If a line in the entries below includes "Übersicht", show that line.
** Opening Records supplied block **
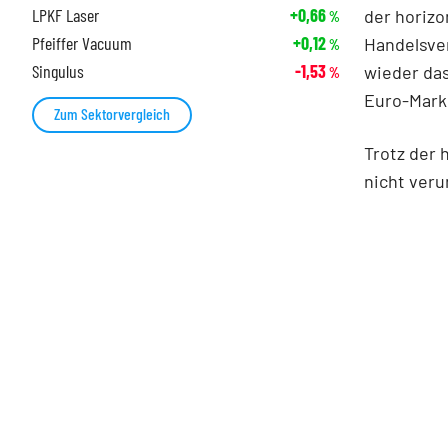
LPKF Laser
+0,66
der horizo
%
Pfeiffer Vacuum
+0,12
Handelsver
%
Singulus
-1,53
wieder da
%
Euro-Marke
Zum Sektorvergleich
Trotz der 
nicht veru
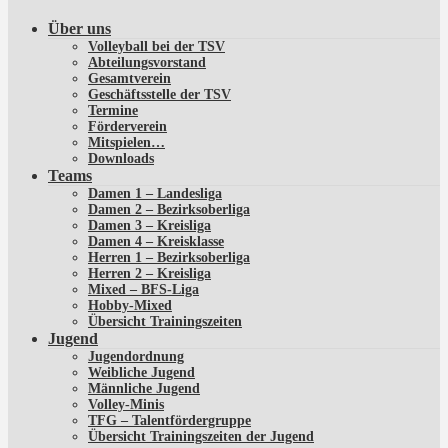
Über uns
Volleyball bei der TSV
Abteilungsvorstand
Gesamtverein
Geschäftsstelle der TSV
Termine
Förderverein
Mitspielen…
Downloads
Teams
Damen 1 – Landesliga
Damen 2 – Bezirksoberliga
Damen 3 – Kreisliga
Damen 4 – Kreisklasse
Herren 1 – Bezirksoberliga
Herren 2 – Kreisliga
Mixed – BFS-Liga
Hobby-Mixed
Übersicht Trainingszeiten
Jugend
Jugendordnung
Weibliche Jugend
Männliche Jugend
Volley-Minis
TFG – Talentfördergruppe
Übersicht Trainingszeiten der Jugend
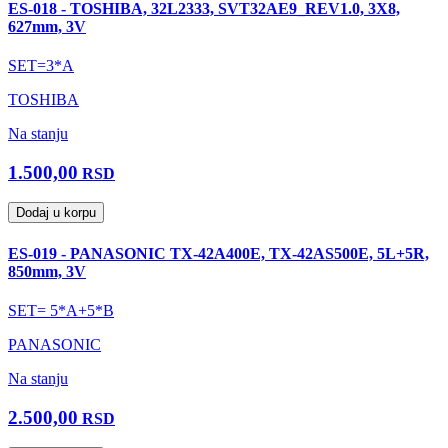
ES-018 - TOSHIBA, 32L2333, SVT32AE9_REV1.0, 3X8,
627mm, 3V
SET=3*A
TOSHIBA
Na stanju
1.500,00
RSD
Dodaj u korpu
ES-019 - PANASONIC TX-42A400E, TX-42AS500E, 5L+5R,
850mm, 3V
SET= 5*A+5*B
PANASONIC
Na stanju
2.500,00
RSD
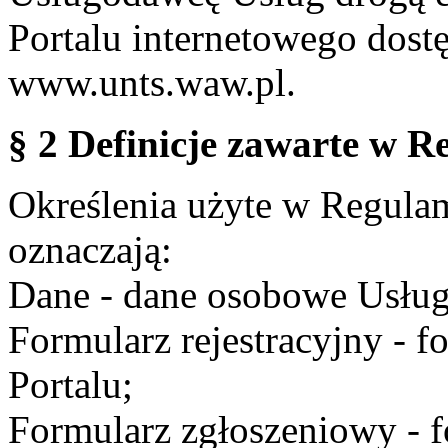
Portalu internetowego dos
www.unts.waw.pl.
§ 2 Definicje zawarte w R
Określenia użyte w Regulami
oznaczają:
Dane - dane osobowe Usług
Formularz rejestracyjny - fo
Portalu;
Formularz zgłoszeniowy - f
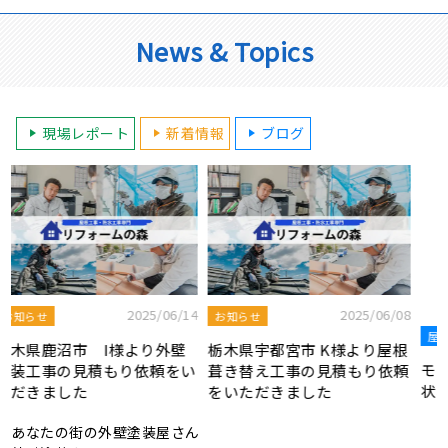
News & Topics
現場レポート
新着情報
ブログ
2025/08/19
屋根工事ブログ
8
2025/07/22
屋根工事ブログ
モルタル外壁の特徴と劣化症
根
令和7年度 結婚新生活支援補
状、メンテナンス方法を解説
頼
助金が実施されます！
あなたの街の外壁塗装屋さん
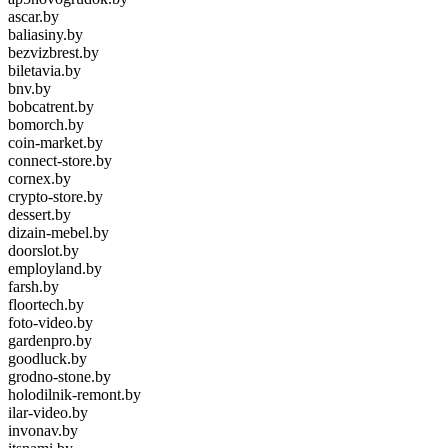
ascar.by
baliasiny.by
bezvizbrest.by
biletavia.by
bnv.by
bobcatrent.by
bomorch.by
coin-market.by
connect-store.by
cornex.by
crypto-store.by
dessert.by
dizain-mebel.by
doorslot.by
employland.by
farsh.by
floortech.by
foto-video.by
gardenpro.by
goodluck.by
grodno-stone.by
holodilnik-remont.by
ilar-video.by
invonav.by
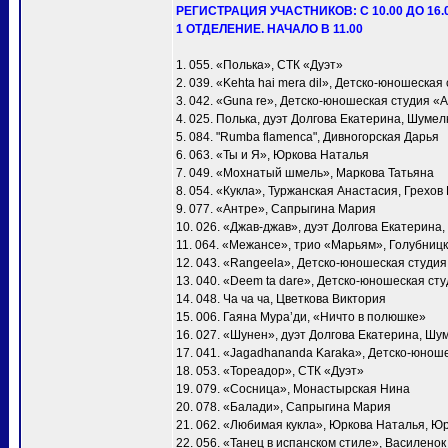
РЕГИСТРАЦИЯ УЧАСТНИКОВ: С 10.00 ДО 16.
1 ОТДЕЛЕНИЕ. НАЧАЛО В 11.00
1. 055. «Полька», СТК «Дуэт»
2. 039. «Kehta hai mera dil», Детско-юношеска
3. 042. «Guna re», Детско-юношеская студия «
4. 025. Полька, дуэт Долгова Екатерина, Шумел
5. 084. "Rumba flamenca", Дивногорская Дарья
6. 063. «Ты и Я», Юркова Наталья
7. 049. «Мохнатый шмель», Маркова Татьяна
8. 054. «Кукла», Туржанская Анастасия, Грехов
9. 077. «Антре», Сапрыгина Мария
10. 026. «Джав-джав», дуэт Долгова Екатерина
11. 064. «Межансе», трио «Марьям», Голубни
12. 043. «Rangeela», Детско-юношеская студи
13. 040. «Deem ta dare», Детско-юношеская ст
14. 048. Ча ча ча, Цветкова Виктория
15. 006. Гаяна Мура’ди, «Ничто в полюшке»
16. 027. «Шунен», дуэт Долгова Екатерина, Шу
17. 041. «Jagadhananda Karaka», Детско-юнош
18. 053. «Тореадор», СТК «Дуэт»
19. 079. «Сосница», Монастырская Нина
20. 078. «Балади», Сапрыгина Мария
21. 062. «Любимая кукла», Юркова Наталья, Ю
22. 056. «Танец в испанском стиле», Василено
** Closing Records supplied block **
** Opening Records supplied block **
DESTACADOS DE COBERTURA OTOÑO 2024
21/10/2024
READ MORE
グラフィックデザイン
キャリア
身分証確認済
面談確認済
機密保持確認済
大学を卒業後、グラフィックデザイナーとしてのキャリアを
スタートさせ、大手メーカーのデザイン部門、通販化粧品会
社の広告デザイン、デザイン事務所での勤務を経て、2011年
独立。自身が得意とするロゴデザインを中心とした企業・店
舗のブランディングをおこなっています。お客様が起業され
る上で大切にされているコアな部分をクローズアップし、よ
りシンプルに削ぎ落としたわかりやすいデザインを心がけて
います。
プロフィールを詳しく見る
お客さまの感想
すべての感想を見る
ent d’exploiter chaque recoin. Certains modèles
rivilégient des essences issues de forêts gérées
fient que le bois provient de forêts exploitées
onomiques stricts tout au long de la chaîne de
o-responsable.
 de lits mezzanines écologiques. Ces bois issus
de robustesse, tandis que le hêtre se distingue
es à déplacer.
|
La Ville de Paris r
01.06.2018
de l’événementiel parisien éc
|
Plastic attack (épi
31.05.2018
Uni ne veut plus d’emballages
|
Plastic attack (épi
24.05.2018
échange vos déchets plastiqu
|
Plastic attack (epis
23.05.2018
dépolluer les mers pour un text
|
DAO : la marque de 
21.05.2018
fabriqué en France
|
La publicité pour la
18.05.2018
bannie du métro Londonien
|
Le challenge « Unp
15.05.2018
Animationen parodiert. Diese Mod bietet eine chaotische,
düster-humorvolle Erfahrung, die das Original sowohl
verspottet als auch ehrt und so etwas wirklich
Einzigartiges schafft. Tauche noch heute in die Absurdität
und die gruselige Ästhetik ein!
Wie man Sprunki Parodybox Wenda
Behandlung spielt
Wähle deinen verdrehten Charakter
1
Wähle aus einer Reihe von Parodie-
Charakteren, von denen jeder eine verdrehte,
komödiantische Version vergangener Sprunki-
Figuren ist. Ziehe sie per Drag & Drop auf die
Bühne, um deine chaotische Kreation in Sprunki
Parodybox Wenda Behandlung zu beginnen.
** Closing Records supplied block **
** Answer box **
Übersicht Trainingszeiten
Übersicht Trainingszeiten der Jugend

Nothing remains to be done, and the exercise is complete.